Kids watch a lot of online videos. SRI is exploring how machine learning could steer that screen time toward positive learning outcomes.
In a major 2020 survey, 80% of parents in the United States said that their child watches YouTube. A more recent 2024 survey found that 30% of kids watch more than two hours of YouTube and YouTube Shorts per day.
How much of that content is educational in any meaningful way, and what might kids be learning from it? That is a crucial but largely unanswered question. Researchers at SRI have turned to machine learning to help solve the puzzle.
SRI’s APPROVE (Assisting Parents to Review Online Videos for Education) project is developing an AI-powered app to help parents and teachers cultivate healthy media use while also advancing our knowledge of how online videos impact kids.
How do you classify an endless sea of content?
One of the biggest challenges of research on online media for kids, explains SRI senior education researcher Claire Christensen, is the sheer volume of content. According to YouTube’s own statistics, users upload an average of 20 million videos each day. At this scale, manual classification, in which humans watch videos and code their content, is impossible. So the APPROVE research team made an AI tool to do it instead.
“Our goal is to help increase young children’s exposure to high-quality educational media and give parents and educators better tools to support learning in the digital age.” — Claire Christensen
APPROVE is a machine learning model that automatically detects early literacy and math content and teaching quality in videos. APPROVE detects preschool and kindergarten math and literacy content aligned to the Common Core State Standards and the Head Start Early Learning Outcomes Framework. It also detects how videos teach these topics — the quality of the instruction. For example, does the video ask children questions and wait for their response? Does it use characters and stories to teach?
Developed by an interdisciplinary team of children’s media researchers, early learning researchers, and machine learning experts and trained on a dataset of nearly 1,200 human-annotated videos, this model leverages multimodal content detection to process audio and visual signals in videos.
A new peer-reviewed paper, based on work funded by the National Science Foundation, provides some encouraging early data on the performance of the APPROVE model. Among the findings: The model can detect early math content with 92% accuracy, and can detect indicators of the quality of teaching with up to 95% accuracy.

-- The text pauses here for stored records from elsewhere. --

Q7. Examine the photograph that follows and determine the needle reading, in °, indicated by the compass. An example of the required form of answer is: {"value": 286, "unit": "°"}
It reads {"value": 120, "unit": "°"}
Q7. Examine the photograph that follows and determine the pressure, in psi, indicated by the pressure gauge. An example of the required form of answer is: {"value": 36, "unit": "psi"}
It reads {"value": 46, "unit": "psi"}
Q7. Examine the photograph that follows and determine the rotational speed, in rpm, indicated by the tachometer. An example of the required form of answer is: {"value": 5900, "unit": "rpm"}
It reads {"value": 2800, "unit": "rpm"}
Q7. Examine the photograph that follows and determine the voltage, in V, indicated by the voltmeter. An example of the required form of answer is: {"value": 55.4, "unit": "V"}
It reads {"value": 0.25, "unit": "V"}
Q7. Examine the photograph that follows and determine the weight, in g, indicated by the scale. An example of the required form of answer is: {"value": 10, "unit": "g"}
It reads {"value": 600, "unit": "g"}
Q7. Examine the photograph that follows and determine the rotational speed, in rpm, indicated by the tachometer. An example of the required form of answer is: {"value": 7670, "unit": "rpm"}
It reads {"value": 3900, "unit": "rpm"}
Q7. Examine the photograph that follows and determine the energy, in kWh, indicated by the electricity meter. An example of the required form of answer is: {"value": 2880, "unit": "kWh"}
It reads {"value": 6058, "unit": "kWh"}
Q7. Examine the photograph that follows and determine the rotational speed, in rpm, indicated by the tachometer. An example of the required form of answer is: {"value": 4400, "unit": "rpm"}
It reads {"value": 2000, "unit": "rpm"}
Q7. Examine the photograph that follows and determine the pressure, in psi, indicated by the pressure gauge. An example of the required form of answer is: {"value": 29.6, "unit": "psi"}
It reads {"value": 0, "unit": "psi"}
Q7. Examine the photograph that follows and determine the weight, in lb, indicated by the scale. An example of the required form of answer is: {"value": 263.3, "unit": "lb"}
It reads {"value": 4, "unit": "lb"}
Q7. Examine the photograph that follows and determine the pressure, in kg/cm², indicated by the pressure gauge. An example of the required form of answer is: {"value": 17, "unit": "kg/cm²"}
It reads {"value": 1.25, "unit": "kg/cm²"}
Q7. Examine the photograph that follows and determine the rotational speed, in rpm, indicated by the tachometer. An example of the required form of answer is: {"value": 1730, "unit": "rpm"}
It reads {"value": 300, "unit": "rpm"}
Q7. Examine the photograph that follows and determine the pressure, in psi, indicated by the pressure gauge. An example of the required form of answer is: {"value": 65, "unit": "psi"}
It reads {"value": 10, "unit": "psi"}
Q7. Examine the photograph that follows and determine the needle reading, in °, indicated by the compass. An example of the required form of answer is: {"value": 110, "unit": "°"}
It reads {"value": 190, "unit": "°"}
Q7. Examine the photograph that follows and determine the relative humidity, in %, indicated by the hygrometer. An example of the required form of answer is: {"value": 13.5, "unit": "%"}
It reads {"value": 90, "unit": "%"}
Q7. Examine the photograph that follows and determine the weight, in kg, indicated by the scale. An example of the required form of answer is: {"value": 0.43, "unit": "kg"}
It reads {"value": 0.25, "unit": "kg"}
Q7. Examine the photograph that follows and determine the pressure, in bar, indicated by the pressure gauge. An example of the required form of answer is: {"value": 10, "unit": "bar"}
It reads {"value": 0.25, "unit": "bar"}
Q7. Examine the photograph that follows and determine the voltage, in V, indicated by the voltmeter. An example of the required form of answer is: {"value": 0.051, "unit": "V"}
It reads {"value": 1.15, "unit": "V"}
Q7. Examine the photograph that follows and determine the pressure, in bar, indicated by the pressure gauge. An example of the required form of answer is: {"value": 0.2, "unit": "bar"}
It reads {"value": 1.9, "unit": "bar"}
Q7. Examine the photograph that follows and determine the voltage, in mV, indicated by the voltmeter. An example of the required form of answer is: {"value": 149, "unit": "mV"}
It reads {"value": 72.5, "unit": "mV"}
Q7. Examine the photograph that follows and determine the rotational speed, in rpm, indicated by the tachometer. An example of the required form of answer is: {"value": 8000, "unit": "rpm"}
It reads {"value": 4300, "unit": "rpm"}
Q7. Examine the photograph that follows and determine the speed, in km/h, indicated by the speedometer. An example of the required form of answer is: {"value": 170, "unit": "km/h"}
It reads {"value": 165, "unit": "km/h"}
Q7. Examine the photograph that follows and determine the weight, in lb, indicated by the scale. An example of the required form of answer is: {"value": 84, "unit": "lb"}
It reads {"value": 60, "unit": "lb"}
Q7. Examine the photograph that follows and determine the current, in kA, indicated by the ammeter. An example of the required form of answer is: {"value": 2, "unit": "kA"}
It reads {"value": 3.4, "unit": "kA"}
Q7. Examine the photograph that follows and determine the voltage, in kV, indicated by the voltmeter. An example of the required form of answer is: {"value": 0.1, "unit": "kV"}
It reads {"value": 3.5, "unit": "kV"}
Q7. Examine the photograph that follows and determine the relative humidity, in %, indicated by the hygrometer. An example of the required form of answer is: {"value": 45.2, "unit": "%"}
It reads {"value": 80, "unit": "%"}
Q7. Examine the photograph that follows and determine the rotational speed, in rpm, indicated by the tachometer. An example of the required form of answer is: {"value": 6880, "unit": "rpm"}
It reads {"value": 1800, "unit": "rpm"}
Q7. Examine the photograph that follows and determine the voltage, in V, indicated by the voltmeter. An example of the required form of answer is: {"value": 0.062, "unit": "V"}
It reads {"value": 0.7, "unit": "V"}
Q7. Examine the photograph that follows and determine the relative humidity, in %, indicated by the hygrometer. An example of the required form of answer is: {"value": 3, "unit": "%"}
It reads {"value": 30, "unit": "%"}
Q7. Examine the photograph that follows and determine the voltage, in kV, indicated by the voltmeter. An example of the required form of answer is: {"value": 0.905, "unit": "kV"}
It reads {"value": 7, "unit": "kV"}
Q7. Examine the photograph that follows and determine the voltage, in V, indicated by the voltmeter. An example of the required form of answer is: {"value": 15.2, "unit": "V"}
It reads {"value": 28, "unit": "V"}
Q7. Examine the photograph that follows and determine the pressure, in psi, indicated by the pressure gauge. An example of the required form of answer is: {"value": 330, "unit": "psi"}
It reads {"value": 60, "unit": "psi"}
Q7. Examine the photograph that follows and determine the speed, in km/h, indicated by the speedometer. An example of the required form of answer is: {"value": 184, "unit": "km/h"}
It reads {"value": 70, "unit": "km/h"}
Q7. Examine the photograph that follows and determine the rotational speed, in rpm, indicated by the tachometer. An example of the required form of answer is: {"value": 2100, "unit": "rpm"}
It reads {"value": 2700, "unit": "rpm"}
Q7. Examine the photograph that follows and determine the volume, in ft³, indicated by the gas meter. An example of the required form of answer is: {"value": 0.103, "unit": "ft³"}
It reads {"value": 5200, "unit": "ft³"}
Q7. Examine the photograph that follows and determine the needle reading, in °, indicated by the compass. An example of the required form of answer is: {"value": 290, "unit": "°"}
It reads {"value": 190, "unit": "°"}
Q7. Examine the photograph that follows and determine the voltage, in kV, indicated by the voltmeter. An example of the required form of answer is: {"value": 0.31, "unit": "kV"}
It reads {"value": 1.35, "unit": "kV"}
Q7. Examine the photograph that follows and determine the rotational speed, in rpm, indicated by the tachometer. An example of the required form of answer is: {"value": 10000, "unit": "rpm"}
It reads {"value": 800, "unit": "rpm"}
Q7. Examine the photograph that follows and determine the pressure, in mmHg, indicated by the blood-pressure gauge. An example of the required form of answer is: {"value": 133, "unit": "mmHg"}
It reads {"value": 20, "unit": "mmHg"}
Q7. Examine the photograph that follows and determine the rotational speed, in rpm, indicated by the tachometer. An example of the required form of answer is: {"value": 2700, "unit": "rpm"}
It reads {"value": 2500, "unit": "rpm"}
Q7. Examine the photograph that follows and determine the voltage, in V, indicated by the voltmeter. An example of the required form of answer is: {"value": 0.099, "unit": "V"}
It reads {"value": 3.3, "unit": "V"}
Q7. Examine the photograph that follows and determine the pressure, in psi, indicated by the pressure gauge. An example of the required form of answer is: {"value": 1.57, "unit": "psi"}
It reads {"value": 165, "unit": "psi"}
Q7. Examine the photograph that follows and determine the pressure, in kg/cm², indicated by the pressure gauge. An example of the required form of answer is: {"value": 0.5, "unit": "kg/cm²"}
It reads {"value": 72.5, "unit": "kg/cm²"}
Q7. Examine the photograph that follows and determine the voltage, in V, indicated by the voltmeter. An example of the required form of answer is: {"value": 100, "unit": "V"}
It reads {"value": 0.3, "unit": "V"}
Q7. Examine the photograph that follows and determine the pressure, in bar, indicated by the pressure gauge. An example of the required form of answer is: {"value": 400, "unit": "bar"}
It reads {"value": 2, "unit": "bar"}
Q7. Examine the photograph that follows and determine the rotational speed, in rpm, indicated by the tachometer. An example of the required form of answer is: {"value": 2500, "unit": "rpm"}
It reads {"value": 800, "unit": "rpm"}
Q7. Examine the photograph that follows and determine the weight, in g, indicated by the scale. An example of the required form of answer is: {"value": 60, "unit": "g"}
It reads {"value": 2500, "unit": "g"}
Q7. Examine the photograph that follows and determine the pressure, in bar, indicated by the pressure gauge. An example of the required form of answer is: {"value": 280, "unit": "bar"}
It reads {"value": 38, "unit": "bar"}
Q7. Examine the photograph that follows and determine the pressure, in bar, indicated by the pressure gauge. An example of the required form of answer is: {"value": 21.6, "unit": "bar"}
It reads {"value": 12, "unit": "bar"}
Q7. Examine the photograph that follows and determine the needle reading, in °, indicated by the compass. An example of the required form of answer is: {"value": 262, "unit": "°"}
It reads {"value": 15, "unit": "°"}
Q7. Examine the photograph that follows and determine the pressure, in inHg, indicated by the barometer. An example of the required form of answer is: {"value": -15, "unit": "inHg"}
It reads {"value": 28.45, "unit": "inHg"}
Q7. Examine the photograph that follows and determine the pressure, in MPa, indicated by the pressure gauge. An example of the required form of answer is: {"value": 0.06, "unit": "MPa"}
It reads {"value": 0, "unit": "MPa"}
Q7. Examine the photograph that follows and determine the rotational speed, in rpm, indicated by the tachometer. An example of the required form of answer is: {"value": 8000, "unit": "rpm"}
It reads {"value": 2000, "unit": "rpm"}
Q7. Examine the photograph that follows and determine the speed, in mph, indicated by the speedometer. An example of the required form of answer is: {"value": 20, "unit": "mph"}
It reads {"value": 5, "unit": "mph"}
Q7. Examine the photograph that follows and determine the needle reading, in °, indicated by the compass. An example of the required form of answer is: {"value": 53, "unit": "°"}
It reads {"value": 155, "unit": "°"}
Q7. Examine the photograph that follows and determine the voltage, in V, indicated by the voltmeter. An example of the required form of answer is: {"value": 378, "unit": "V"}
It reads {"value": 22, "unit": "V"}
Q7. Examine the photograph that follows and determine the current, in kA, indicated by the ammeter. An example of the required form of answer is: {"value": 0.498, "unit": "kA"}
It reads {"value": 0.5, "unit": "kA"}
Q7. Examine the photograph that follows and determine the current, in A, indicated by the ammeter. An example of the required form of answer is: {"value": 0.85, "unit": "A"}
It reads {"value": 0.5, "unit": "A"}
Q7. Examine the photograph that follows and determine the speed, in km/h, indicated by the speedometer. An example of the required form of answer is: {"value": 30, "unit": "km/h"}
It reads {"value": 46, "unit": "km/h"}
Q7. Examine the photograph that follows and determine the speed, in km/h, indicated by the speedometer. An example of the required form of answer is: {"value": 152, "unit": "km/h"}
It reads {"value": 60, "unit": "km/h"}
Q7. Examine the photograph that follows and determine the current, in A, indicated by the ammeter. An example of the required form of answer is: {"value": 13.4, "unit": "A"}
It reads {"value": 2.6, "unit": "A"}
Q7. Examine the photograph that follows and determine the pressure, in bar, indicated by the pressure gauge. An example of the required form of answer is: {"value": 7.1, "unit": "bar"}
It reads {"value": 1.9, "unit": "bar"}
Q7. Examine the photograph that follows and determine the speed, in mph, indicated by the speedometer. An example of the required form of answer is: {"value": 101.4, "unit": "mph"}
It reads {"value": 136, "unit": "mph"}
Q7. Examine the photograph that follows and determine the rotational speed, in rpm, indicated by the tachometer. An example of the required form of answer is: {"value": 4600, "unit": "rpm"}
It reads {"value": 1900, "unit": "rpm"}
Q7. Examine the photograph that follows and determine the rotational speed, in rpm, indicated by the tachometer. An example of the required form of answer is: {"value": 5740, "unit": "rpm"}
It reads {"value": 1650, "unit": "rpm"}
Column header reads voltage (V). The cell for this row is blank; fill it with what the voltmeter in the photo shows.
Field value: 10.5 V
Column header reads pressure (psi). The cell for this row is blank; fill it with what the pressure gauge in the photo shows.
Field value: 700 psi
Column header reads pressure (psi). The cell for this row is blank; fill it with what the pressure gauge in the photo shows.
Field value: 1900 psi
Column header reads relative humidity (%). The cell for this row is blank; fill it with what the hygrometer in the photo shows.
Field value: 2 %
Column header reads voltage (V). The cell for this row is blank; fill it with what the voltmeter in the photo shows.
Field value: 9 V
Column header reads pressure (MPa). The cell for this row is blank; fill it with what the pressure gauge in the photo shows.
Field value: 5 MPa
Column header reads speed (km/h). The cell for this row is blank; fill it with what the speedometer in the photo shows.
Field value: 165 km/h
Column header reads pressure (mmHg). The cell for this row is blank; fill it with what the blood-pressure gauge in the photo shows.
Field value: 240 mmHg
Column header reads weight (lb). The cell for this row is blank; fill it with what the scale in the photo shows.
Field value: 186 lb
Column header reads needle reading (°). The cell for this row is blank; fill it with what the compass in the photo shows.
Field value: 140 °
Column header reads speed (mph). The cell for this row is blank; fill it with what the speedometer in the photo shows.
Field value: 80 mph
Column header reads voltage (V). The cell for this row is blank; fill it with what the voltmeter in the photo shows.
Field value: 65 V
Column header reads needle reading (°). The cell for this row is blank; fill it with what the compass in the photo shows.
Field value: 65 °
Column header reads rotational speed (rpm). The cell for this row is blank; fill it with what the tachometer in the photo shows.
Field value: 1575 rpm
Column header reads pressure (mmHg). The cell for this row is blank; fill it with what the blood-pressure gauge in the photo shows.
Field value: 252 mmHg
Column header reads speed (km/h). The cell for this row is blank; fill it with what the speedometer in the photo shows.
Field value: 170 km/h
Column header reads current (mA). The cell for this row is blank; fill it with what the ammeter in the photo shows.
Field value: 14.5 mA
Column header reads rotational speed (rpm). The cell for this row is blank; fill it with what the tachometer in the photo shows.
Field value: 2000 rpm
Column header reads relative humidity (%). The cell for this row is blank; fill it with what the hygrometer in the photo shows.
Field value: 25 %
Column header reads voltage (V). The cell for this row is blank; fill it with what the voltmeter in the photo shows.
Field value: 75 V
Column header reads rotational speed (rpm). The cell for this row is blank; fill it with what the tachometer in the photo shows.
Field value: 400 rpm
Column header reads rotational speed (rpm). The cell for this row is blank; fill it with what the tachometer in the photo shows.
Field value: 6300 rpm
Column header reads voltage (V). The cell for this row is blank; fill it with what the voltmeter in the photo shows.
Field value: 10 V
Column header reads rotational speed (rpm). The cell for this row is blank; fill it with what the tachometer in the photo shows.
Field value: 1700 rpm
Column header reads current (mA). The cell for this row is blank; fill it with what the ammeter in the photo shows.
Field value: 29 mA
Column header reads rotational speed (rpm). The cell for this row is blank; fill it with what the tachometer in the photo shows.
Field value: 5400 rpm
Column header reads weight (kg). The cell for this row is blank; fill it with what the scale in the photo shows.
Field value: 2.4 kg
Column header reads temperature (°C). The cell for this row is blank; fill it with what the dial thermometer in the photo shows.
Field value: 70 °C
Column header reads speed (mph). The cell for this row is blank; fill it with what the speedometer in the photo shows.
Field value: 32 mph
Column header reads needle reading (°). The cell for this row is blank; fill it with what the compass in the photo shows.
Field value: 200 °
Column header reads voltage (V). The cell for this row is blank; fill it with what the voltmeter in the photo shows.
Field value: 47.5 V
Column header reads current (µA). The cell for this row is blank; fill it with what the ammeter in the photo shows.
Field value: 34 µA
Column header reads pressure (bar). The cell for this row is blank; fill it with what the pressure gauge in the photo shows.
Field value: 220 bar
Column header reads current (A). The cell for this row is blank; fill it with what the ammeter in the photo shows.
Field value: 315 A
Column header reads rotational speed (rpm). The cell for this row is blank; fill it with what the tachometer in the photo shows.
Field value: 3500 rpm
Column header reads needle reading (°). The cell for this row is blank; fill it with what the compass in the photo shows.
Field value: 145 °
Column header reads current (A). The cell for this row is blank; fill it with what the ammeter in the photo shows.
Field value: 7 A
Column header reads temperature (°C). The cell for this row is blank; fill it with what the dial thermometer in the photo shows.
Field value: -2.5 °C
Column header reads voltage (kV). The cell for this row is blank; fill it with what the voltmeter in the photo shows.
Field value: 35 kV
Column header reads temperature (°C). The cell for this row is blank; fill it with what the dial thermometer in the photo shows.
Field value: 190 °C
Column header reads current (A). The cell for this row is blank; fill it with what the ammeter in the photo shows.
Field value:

The next phase of research: fast-paced content and other persuasive design
The team is also building APPROVE to detect indicators of persuasive design — production elements intended to capture children’s interest, such as fast pace, bright colors, and sound effects. One particular area of interest for the APPROVE team is fast-paced content. Multiple previous studies have shown an association between exposure to fast-paced videos and adverse outcomes among children aged 8 and under, including diminished executive function and attention. Fortunately, in a new white paper, the APPROVE team describes a temporal machine learning model that can detect fast-paced content with 85% accuracy and that has potential to save time and labor over typical human annotation methods.
“Our goal is to expand this work to detect additional persuasive design features, such as wish fulfillment themes, bright colors, loud sound effects, and intense emotion, and to link these features to developmental outcomes,” explains Christensen. “Our longer-term goal is to integrate these models into a longitudinal study tracking children’s media use and its impact on attention, executive function, and problematic media use.”
From the lab to the home and classroom
To help children, parents, and teachers navigate the ocean of online video, it’s critical that we better understand and identify the specific features that shape developmental outcomes. The APPROVE project has already proven that it is possible to detect those features at scale, and the model’s accuracy will continue to improve as the researchers train the model on larger, more diverse datasets of videos watched by real kids. The team also aims to adapt the APPROVE model to detect standards-aligned content in other subjects, like science, and at other age or grade levels.
In the long run, the vision for APPROVE includes a user-friendly application that helps parents and teachers curate educational media for kids. Imagine a parent filtering recommend videos based on educational content (and getting AI-generated conversation prompts to reinforce learning) or a teacher using APPROVE to save time searching for the perfect instructional media.
“Ultimately,” Christensen concludes, “our goal is to help increase young children’s exposure to high-quality educational media and give parents and educators better tools to support learning in the digital age.”